The tool for farmers to tackle mental health
The incidence of mental health conditions in farming communities is well reported. But here’s an easy tool farmers can use to support their mental health.
Tending to your farm, caring for livestock, and being physically active outdoors could prove a useful tool in alleviating mental health stress for farmers.
But farmers need to do more to be physically active in order to reap the positive health benefits of an agricultural lifestyle, according to one industry leader.
The National Farmers Federation recently held a national forum on mental health and wellbeing in agriculture, with the aim of focusing on proactive structures to tackle high incidences of suicide in farming communities.
NFF president David Jochinke said the forum proved a “collective will exists to address those issues common across agriculture and its supply chains”.
“While the statistics aren’t the full picture and risk oversimplifying a complex issue, we are at the very least agreed we cannot continue to accept a situation where one farmer dies by suicide every 10 days, a rate nearly 60 per cent higher than the rest of the population,” Mr Jochinke said.
An NFF forum report cited “fierce self-reliance”, natural disasters, weather, and market volatility as key contributors to mental health challenges primary producers often face.
But a number of factors in agriculture are conducive to positive mental health and wellbeing outcomes, including the physical labour of farming and spending time outdoors as reducing symptoms of anxiety and depression.
Since 2015, organisation Active Farmers has worked to tackle mental illness in regional areas by hosting regular group fitness classes.
Active Farmers chief executive Mark Slater said while the mental health benefits of physical exercise are well noted, it was a “misconception” that farmers were more active than other industries.
Mr Slater said while farmers often undertake physically active tasks such as removing fences and changing tractor tyres, intensive farming systems were increasingly sedentary work environments.
“If you look at harvest, or planting, these guys are spending 16 hours a day in a machine.
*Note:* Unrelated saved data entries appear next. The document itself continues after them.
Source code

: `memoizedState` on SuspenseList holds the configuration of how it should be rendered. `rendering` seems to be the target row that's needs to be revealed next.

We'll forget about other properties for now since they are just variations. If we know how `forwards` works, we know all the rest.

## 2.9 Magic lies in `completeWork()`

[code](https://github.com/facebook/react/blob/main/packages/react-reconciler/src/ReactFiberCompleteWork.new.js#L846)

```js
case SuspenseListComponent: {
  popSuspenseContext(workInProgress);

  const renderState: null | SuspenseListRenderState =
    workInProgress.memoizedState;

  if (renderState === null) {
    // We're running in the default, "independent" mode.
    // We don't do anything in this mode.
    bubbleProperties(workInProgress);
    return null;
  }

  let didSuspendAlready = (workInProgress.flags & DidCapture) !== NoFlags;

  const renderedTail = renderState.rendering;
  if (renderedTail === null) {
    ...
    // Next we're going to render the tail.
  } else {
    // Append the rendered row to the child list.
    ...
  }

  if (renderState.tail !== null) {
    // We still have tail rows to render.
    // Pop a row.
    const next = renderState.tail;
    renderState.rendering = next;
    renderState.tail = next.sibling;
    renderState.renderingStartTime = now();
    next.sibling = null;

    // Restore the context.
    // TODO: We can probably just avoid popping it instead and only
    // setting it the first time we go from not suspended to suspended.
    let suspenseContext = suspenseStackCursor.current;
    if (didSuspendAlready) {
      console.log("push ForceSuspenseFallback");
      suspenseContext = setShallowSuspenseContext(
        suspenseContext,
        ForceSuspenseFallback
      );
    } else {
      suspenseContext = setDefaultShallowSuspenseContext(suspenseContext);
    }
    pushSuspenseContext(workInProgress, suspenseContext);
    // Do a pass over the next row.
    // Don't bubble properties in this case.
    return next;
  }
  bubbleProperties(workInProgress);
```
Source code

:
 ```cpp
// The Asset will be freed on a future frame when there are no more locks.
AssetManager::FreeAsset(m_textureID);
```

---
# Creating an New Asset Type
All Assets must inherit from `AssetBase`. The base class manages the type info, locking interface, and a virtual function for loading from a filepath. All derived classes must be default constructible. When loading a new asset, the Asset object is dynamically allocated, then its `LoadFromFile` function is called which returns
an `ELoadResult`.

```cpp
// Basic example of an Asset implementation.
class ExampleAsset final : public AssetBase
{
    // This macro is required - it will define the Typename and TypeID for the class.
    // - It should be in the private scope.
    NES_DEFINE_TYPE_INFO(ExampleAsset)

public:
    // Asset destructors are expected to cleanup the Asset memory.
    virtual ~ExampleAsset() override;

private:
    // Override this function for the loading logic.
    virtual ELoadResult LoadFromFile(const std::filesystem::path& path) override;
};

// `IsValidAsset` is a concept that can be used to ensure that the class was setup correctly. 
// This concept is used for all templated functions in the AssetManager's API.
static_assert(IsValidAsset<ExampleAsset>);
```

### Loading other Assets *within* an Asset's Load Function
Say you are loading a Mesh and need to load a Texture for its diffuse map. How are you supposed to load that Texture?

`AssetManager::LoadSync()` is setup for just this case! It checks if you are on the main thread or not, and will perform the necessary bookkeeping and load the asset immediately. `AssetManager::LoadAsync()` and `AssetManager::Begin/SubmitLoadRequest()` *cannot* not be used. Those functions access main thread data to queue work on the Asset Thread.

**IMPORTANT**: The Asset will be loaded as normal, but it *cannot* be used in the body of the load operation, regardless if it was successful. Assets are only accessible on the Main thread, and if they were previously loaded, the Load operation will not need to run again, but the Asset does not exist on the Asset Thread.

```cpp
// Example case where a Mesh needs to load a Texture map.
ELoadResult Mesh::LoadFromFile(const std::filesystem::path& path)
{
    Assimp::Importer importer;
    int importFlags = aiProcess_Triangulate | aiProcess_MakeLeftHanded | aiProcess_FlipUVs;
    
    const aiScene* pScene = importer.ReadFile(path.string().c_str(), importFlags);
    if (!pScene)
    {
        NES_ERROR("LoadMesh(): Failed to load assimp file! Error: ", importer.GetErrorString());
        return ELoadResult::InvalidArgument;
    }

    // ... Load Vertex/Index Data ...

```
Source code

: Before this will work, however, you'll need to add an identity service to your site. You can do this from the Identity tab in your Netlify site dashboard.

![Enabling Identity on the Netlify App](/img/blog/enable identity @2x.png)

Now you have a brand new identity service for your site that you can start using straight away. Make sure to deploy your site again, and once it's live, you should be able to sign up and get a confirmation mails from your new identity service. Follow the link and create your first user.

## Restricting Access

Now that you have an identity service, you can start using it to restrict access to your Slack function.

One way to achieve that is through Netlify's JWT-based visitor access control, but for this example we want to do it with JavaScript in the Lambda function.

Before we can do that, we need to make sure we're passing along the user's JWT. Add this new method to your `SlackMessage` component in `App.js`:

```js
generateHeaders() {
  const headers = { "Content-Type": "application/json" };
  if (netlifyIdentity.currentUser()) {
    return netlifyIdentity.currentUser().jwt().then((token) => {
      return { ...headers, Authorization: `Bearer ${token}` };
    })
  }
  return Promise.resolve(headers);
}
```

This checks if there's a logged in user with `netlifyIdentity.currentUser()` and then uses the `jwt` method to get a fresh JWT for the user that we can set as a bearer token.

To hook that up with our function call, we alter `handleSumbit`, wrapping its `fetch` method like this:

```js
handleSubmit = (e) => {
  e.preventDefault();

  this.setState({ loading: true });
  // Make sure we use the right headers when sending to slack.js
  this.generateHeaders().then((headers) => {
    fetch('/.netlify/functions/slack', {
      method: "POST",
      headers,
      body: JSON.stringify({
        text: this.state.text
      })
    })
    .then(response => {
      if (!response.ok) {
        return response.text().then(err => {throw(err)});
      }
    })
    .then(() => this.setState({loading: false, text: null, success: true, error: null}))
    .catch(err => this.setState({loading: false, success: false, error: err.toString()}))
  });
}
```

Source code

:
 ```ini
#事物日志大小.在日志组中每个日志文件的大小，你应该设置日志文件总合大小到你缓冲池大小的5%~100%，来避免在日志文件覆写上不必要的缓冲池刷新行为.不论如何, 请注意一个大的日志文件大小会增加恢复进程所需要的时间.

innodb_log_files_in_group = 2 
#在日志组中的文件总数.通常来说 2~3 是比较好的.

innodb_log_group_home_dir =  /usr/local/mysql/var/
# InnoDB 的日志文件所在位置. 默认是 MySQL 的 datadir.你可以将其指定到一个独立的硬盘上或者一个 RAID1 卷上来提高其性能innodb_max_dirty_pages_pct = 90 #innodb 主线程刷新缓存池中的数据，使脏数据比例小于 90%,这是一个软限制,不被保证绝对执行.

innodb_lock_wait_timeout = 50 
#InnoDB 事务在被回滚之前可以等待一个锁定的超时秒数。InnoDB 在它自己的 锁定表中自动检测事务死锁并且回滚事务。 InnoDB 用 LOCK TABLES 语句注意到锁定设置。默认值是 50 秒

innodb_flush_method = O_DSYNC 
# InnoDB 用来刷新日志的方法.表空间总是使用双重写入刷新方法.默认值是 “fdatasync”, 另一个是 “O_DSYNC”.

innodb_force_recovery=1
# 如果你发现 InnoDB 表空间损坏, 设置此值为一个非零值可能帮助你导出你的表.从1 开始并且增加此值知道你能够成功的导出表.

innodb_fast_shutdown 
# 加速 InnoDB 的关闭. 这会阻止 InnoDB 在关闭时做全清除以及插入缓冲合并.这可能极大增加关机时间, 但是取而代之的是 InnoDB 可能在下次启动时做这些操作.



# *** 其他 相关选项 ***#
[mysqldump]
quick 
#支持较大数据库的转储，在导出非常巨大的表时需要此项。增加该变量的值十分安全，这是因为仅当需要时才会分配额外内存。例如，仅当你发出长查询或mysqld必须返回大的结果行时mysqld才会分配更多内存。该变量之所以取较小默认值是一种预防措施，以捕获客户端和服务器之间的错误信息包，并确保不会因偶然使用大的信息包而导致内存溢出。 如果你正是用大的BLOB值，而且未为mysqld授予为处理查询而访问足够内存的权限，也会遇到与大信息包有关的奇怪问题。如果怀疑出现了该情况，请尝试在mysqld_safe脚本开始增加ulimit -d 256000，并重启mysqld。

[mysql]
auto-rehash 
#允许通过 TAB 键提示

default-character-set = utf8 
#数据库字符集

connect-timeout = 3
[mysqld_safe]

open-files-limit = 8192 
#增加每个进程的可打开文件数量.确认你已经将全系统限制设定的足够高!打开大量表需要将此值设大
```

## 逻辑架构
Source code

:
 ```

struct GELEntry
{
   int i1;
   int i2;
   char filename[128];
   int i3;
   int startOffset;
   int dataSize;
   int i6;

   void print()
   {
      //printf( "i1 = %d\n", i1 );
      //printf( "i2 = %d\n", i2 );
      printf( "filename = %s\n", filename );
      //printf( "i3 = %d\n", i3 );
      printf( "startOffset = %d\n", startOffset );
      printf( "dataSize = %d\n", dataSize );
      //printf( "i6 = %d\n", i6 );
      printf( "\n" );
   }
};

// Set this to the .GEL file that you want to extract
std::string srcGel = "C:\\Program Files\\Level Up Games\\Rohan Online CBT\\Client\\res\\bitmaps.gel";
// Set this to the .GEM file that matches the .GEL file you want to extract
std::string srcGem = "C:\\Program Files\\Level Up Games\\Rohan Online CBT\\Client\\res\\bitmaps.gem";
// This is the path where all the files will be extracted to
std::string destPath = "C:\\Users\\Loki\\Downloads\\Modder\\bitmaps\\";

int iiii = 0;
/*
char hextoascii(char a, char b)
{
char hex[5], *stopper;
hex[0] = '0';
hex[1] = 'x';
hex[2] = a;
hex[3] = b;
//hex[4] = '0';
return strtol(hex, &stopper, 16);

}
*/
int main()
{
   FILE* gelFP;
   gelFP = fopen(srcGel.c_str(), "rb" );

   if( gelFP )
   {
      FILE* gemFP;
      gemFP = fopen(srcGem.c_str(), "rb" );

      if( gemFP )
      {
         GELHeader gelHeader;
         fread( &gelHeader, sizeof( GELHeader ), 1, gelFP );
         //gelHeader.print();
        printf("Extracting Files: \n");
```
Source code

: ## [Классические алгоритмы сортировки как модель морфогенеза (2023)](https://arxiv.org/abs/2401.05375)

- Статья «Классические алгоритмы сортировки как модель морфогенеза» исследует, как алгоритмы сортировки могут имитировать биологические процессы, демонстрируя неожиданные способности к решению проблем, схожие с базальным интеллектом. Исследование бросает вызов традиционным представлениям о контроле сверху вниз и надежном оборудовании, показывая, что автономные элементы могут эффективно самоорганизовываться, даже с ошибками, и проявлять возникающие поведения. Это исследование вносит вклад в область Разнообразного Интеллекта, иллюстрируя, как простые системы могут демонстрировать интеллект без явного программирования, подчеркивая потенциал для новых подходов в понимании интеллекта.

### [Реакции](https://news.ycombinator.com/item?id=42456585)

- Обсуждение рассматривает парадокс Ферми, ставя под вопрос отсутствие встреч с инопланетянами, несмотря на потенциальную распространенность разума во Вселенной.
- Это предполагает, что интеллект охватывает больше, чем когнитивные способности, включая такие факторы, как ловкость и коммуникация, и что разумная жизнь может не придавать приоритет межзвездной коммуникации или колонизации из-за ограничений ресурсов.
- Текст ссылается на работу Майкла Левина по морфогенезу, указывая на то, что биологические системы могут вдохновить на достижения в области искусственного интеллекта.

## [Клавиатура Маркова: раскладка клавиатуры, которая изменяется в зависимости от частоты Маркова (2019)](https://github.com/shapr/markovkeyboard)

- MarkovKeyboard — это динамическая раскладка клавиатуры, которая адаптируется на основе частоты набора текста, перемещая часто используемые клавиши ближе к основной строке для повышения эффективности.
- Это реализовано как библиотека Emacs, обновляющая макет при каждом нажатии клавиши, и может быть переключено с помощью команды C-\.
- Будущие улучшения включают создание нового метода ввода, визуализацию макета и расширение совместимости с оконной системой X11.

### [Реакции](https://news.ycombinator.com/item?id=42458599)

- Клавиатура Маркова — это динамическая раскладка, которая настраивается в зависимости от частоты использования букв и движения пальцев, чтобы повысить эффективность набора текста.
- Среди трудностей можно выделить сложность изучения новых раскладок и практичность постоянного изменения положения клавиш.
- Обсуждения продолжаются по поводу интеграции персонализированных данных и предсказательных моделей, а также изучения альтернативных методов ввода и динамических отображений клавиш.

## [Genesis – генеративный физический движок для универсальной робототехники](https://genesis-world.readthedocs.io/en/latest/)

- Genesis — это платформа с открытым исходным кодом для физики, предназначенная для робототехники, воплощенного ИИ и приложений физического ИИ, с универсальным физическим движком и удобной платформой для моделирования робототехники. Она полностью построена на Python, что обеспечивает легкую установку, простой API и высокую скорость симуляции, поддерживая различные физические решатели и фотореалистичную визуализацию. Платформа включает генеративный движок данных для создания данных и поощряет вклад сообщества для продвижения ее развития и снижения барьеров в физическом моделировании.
It’s not that physically active,” Mr Slater said.
“They’re not getting the endorphins of personal training.”
Just 30 minutes of exercise twice a week could prove invaluable in helping support farmers and their mental health, Mr Slater said.
“It’s about the prevention of suicide in small communities, and the damage that has done in communities, but also becoming more conscious of your own health,” Mr Slater said.
“And it’s a generational change, for kids in communities to see their mums, their sisters, their dad, being active and seeing the importance of physical health for mental health.”